Então decidiu voltar à ilha e agora vive com sua neta Yumi, de 59 anos.
Cuba, com 11,2 milhão de habitantes, tem 2.070 centenários e uma expectativa de vida de 79,7 anos: cifras similares às de países desenvolvidos, embora na ilha o salário médio público não supere os 30 dólares por mês.
– Muito familiar –
Na ilha, com uma alta densidade de médicos por habitantes e um sistema de saúde gratuito, o “Clube de 120 anos” anima os cubanos a chegar a essa idade venerável.
“Biologicamente está demonstrado que o homem pode viver de 120 a 125 anos”, afirma o médico Raúl Rodríguez, que preside essa instituição, criada 2003 pelo médico de Fidel Castro, Eugenio Selman-Housein.
“O clube tenta estimular em toda a população estilos de vida saudáveis, que é a única forma de chegar a essa idade”, adverte Rodríguez.
Como os aposentados costumam receber uma pensão equivalente a 10 dólares por mês, o Estado abriu bandejões para aqueles que não podem complementar essa quantia com a ajuda de suas famílias no exterior.
Os centenários são os mais mimados. “Tentamos lhes dar, dentro do programa nacional do idoso, um seguimento muito especial”, explica a médica Alina González, do Centro de Pesquisas sobre a Longevidade (Cited).
“Todos os centenários de Havana podem nos ligar em caso de problemas de saúde e imediatamente um geriatra os verá”, explica González.
Com rugas no rosto, Rigoberta Santovenia completou 102 anos em janeiro. “Não pensei em chegar a essa idade e estou aqui”, brinca.
Rigoberta, que caminha rápido embora apoiada em uma bengala, cozinhava há até alguns, quando os médicos lhe aconselharam que deixasse de fazer a tarefa. Ela também não costura mais, mas pode colocar linha na agulha e ler o jornal sem óculos.

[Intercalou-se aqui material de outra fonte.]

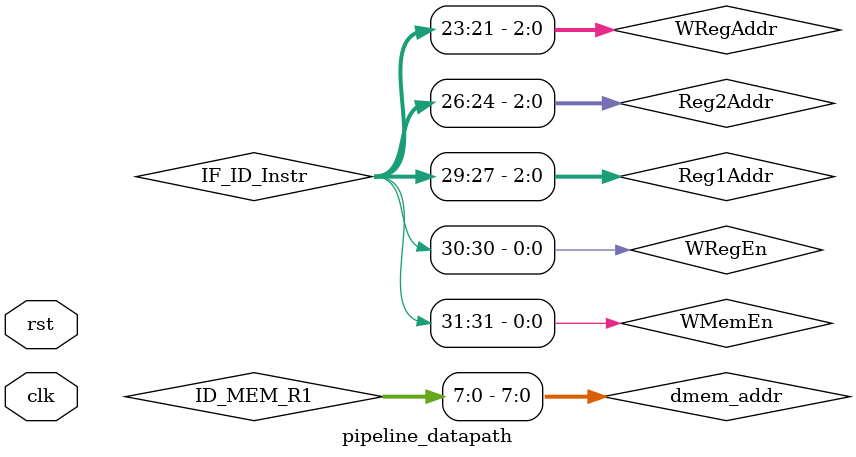
<source format=v>
`timescale 1ns / 1ps

module pipeline_datapath (
    input clk,
    input rst
);

    // =========================================================
    // 1. ???? (Wires & Registers)
    // =========================================================
    
    // --- PC ?? ---
    reg  [8:0]  PC;              // Program Counter
    wire [31:0] Instruction;     // ? I_MEM ?????
    
    // --- Pipeline Register 1 (IF -> ID) ---
    reg  [31:0] IF_ID_Instr;
    
    // --- ???? (???????) ---
    wire        WMemEn   = IF_ID_Instr[31];
    wire        WRegEn   = IF_ID_Instr[30];
    wire [2:0]  Reg1Addr = IF_ID_Instr[29:27];
    wire [2:0]  Reg2Addr = IF_ID_Instr[26:24];
    wire [2:0]  WRegAddr = IF_ID_Instr[23:21];

    // --- RegFile ???? ---
    wire [63:0] R1_Data;
    wire [63:0] R2_Data;

    // --- Pipeline Register 2 (ID -> MEM) ---
    reg  [63:0] ID_MEM_R1;      // ???????
    reg  [63:0] ID_MEM_R2;      // ??????
    reg         ID_MEM_WMemEn;
    reg         ID_MEM_WRegEn;
    reg  [2:0]  ID_MEM_WRegAddr;

    // --- D_MEM ?? ---
    wire [63:0] Mem_Dout;
    wire [7:0] dmem_addr;
    assign dmem_addr = ID_MEM_R1[7:0];

    // --- Pipeline Register 3 (MEM -> WB) ---
    reg  [63:0] MEM_WB_Data;    // ??????????
    reg         MEM_WB_WRegEn;
    reg  [2:0]  MEM_WB_WRegAddr;

    // =========================================================
    // 2. ????? (Instantiation) - ?????
    // =========================================================

    // --- A. I_MEM (?????) ---
    // ???? I_MEM ???? "instruction_memory"
    I_MEM IMEM (
        .clk(clk),
	    .din(32'b0),
        .addr(PC),          // PC ????
	    .we(1'b0),
        .dout(Instruction)  // ????
    );

    // --- B. RegFile (?????) ---
    // ???? RegFile ???? "register_file"
    regfile reg_file (
        .clk(clk),
	    .rst(rst),
        // ??? (Decode Stage)
        .r0addr(Reg1Addr),   
        .r1addr(Reg2Addr),
        .r0data(R1_Data),
        .r1data(R2_Data),
        // ??? (Write Back Stage) - ?? Pipeline ????
        .wena(MEM_WB_WRegEn),
        .waddr(MEM_WB_WRegAddr),
        .wdata(MEM_WB_Data)
    );

    // --- C. D_MEM (?????) ---
    // ???? D_MEM ???? "data_memory"
    D_MEM DMEM (
    	.clka (clk),                    
    	.dina (ID_MEM_R2),              
    	.addra(dmem_addr),             
    	.wea  (ID_MEM_WMemEn),          
   	    .clkb (clk),                    
    	.addrb(dmem_addr),              
    	.doutb(Mem_Dout)                
    );

    // =========================================================
    // 3. ???? (Behavior & Pipeline Registers)
    // =========================================================

    // --- Stage 1: Fetch (PC ??) ---
    always @(posedge clk) begin
        if (rst) 
            PC <= 0;
        else 
            PC <= PC + 1; // ??? PC+1????? Jump/Branch
    end

    // --- Pipeline 1: IF -> ID ---
    always @(posedge clk) begin
        if (rst) 
            IF_ID_Instr <= 0;
        else 
            IF_ID_Instr <= Instruction;
    end

    // --- Pipeline 2: ID -> MEM ---
    always @(posedge clk) begin
        if (rst) begin
            ID_MEM_R1       <= 0;
            ID_MEM_R2       <= 0;
            ID_MEM_WMemEn   <= 0;
            ID_MEM_WRegEn   <= 0;
            ID_MEM_WRegAddr <= 0;
        end else begin
            ID_MEM_R1       <= R1_Data;     // ?? Reg1 ??
            ID_MEM_R2       <= R2_Data;     // ?? Reg2 ??
            ID_MEM_WMemEn   <= WMemEn;      // ??????
            ID_MEM_WRegEn   <= WRegEn;
            ID_MEM_WRegAddr <= WRegAddr;
        end
    end

    // --- Pipeline 3: MEM -> WB ---
    always @(posedge clk) begin
        if (rst) begin
            MEM_WB_Data     <= 0;
            MEM_WB_WRegEn   <= 0;
            MEM_WB_WRegAddr <= 0;
        end else begin
            MEM_WB_Data     <= Mem_Dout;      // ??????????
            MEM_WB_WRegEn   <= ID_MEM_WRegEn; // ????????
            MEM_WB_WRegAddr <= ID_MEM_WRegAddr;
        end
    end

endmodule

</source>
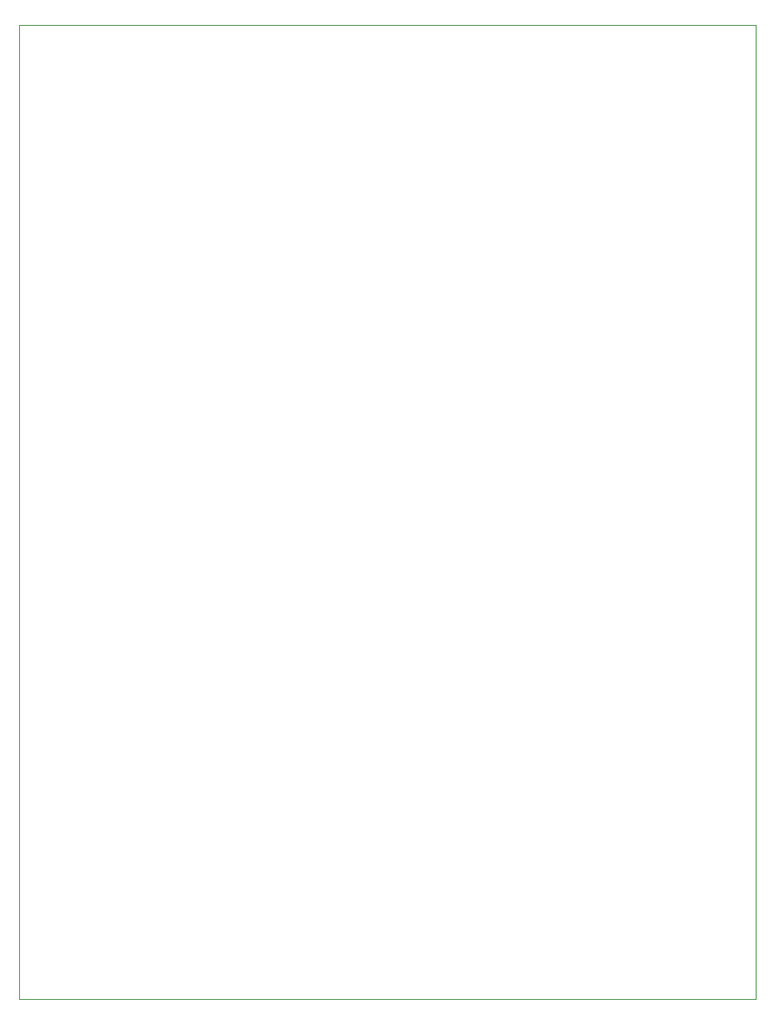
<source format=gbr>
%TF.GenerationSoftware,KiCad,Pcbnew,(5.1.6)-1*%
%TF.CreationDate,2022-08-08T10:05:23-05:00*%
%TF.ProjectId,controller4,636f6e74-726f-46c6-9c65-72342e6b6963,rev?*%
%TF.SameCoordinates,Original*%
%TF.FileFunction,Profile,NP*%
%FSLAX46Y46*%
G04 Gerber Fmt 4.6, Leading zero omitted, Abs format (unit mm)*
G04 Created by KiCad (PCBNEW (5.1.6)-1) date 2022-08-08 10:05:23*
%MOMM*%
%LPD*%
G01*
G04 APERTURE LIST*
%TA.AperFunction,Profile*%
%ADD10C,0.100000*%
%TD*%
G04 APERTURE END LIST*
D10*
X74930000Y-60000D02*
X74930000Y99000000D01*
X0Y-60000D02*
X74930000Y-60000D01*
X0Y99000000D02*
X0Y-60000D01*
X74930000Y99000000D02*
X0Y99000000D01*
M02*

</source>
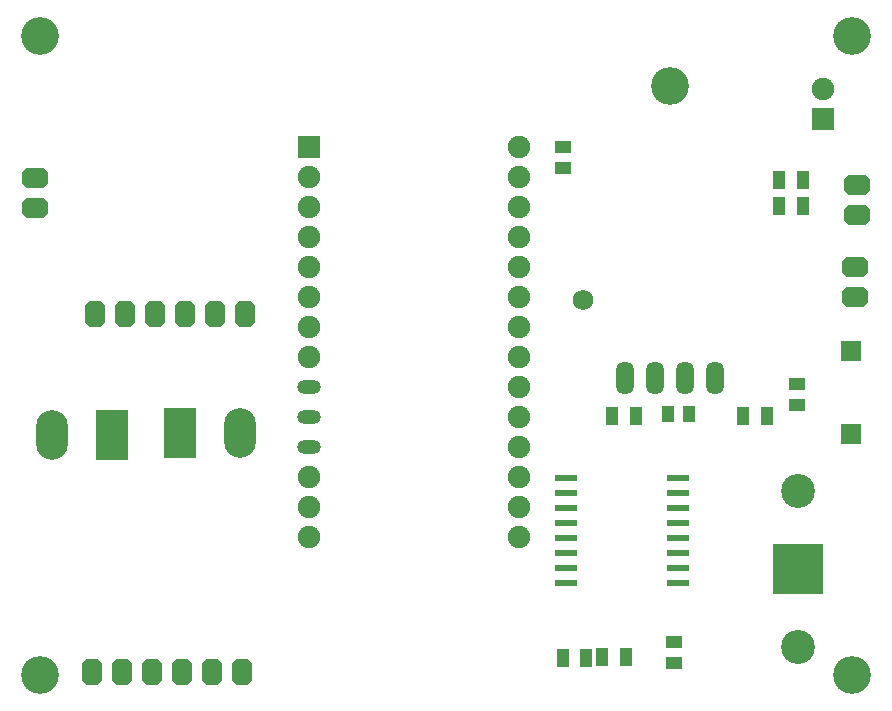
<source format=gts>
%FSTAX25Y25*%
%MOIN*%
%SFA1B1*%

%IPPOS*%
%AMD30*
4,1,8,-0.034000,0.027000,-0.034000,-0.027000,-0.017000,-0.044000,0.017000,-0.044000,0.034000,-0.027000,0.034000,0.027000,0.017000,0.044000,-0.017000,0.044000,-0.034000,0.027000,0.0*
%
%AMD31*
4,1,8,-0.027000,-0.034000,0.027000,-0.034000,0.044000,-0.017000,0.044000,0.017000,0.027000,0.034000,-0.027000,0.034000,-0.044000,0.017000,-0.044000,-0.017000,-0.027000,-0.034000,0.0*
%
%ADD18R,0.057000X0.044000*%
%ADD20R,0.044000X0.057000*%
%ADD21R,0.074000X0.021000*%
%ADD24R,0.039500X0.059180*%
%ADD25R,0.167840X0.167840*%
%ADD26R,0.070990X0.070990*%
%ADD27C,0.068000*%
%ADD28O,0.106420X0.165480*%
%ADD29R,0.106420X0.165480*%
G04~CAMADD=30~4~0.0~0.0~880.0~680.0~0.0~170.0~0~0.0~0.0~0.0~0.0~0~0.0~0.0~0.0~0.0~0~0.0~0.0~0.0~90.0~680.0~880.0*
%ADD30D30*%
G04~CAMADD=31~4~0.0~0.0~880.0~680.0~0.0~170.0~0~0.0~0.0~0.0~0.0~0~0.0~0.0~0.0~0.0~0~0.0~0.0~0.0~180.0~880.0~680.0*
%ADD31D31*%
%ADD32C,0.126110*%
%ADD33O,0.059500X0.110990*%
%ADD34C,0.074930*%
%ADD35O,0.078870X0.047370*%
%ADD36R,0.074930X0.074930*%
%ADD37R,0.074930X0.074930*%
%ADD38C,0.113120*%
%LNriver_level_sensor_datalogger-1*%
%LPD*%
G54D18*
X0262271Y0106954D03*
Y0099854D03*
X01842Y018595D03*
Y017885D03*
X02212Y001385D03*
Y002095D03*
G54D20*
X021915Y00969D03*
X022625D03*
G54D21*
X018525Y00406D03*
Y00456D03*
Y00506D03*
Y00556D03*
Y00606D03*
Y00656D03*
Y00706D03*
Y00756D03*
X022255D03*
Y00706D03*
Y00656D03*
Y00606D03*
Y00556D03*
Y00506D03*
Y00456D03*
Y00406D03*
G54D24*
X0192037Y00155D03*
X0184163D03*
X0197263Y00158D03*
X0205137D03*
X0200763Y00964D03*
X0208637D03*
X0256363Y01749D03*
X0264237D03*
Y01663D03*
X0256363D03*
X0252137Y00964D03*
X0244263D03*
G54D25*
X0262665Y0045136D03*
G54D26*
X02802Y0117916D03*
Y0090357D03*
G54D27*
X0191109Y01349D03*
G54D28*
X0076657Y0090695D03*
X0013928Y0089833D03*
G54D29*
X0056657Y0090695D03*
X0033928Y0089833D03*
G54D30*
X0028295Y0130372D03*
X0038295D03*
X0048294D03*
X0058294D03*
X0078294D03*
X0068295D03*
X0027409Y0011081D03*
X0037409D03*
X0047409D03*
X0057409D03*
X0077409D03*
X0067409D03*
G54D31*
X02817Y01359D03*
Y01459D03*
X02822Y01734D03*
Y01634D03*
X0008137Y016555D03*
Y017555D03*
G54D32*
X022Y02063D03*
X0010007Y022299D03*
X0280775D03*
X0010007Y0009998D03*
X02807Y00099D03*
G54D33*
X0235Y01088D03*
X0225D03*
X0215D03*
X0205D03*
G54D34*
X01697Y00559D03*
Y00659D03*
Y00759D03*
Y00859D03*
Y00959D03*
Y01059D03*
Y01159D03*
Y01259D03*
Y01359D03*
Y01459D03*
Y01559D03*
Y01659D03*
Y01759D03*
X00997Y00559D03*
Y00659D03*
Y00759D03*
Y01159D03*
Y01259D03*
Y01359D03*
Y01459D03*
Y01559D03*
Y01659D03*
Y01759D03*
X01697Y01859D03*
X0271031Y0205432D03*
G54D35*
X00997Y00859D03*
Y00959D03*
Y01059D03*
G54D36*
X00997Y01859D03*
G54D37*
X0271031Y0195431D03*
G54D38*
X0262665Y0019132D03*
Y007114D03*
M02*
</source>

Qual é o seu segredo? “Sou muito familiar, amo muito minha família, meus filhos, meus netos, (e) tenho bisnetos, seis. Nunca estou sozinha, nunca”.
Totalmente lúcida, lembra que tinha 40 anos no triunfo da revolução de Fidel Castro em 1959. “Eu me adaptei a todos os governos”, diz.
Vive no bairro do Vedado com seu neto e sua filha Regla, de 68 anos, com quem divide a cama e cuida dela todos os dias.
“É minha obrigação, porque ela me deu tudo. Agora tenho que recompensá-la”, disse Regla, convencida de que sua mãe “vai durar 120 anos”.
“A bisavó dela era escrava”, e “parece que esse sangue de escravo que ela tem é mais forte, por isso dura tanto”, acrescenta.
– Manipulação –
Essa longevidade cubana é um desafio para especialistas.
“O apoio da família tende a favorecer a longevidade: isso se vê no Japão”, explica Robert Young, diretor do Grupo de Pesquisas sobre Gerontologia (GRG), dos Estados Unidos. O clima quente também ajuda, acrescenta.
Afirmar que em um país se vive mais tempo do que em outro, é também “utilizado com fins de propaganda ideológica”, aponta.
Segundo Vincent Geloso, professor da Economia da King’s University College de Canadá e autor de um artigo sobre o tema, os médicos cubanos “têm números a alcançar ou sofrem sanções”.
Geloso evoca a manipulação das estatísticas, de modo semelhante ao que ocorria na antiga URSS: as mortes neonatais são contadas como apenas mortes ao final da gravidez para não aumentar as taxas de mortalidade infantil, o que reduziria a expectativa de vida.
Entretanto, destaca que “mesmo no pior cenário de manipulação, Cuba é um país que tem alta expectativa de vida em comparação com seu nível de renda”.
Para explicar esse “paradoxo”, Geloso aponta, entre um coquetel de bons ingredientes, um factor inesperado: “Cuba tem uma das taxas mais baixas de posse de automóveis”. No mundo, os acidentes de trânsito são uma das principais causas de morte.
“E não é porque os cubanos não gostam de dirigir, mas porque não podem comprar novos automóveis”, adverte Geloso.
Também cita restrições alimentares durante o “Período Especial” (crise económica da década de 1990) que reduziram a diabetes e as “medidas coercivas de saúde pública”, como a quarentena de seropositivos nos anos de 1980.
“Cuba tem muito sucesso em manter as pessoas vivas por muito tempo”, disse Geloso. “Mas se oferecêssemos aos cubanos a possibilidade de escolher entre um ano a mais de vida e, por exemplo, rendas mais altas ou outro tipo de educação, o que escolheriam?”.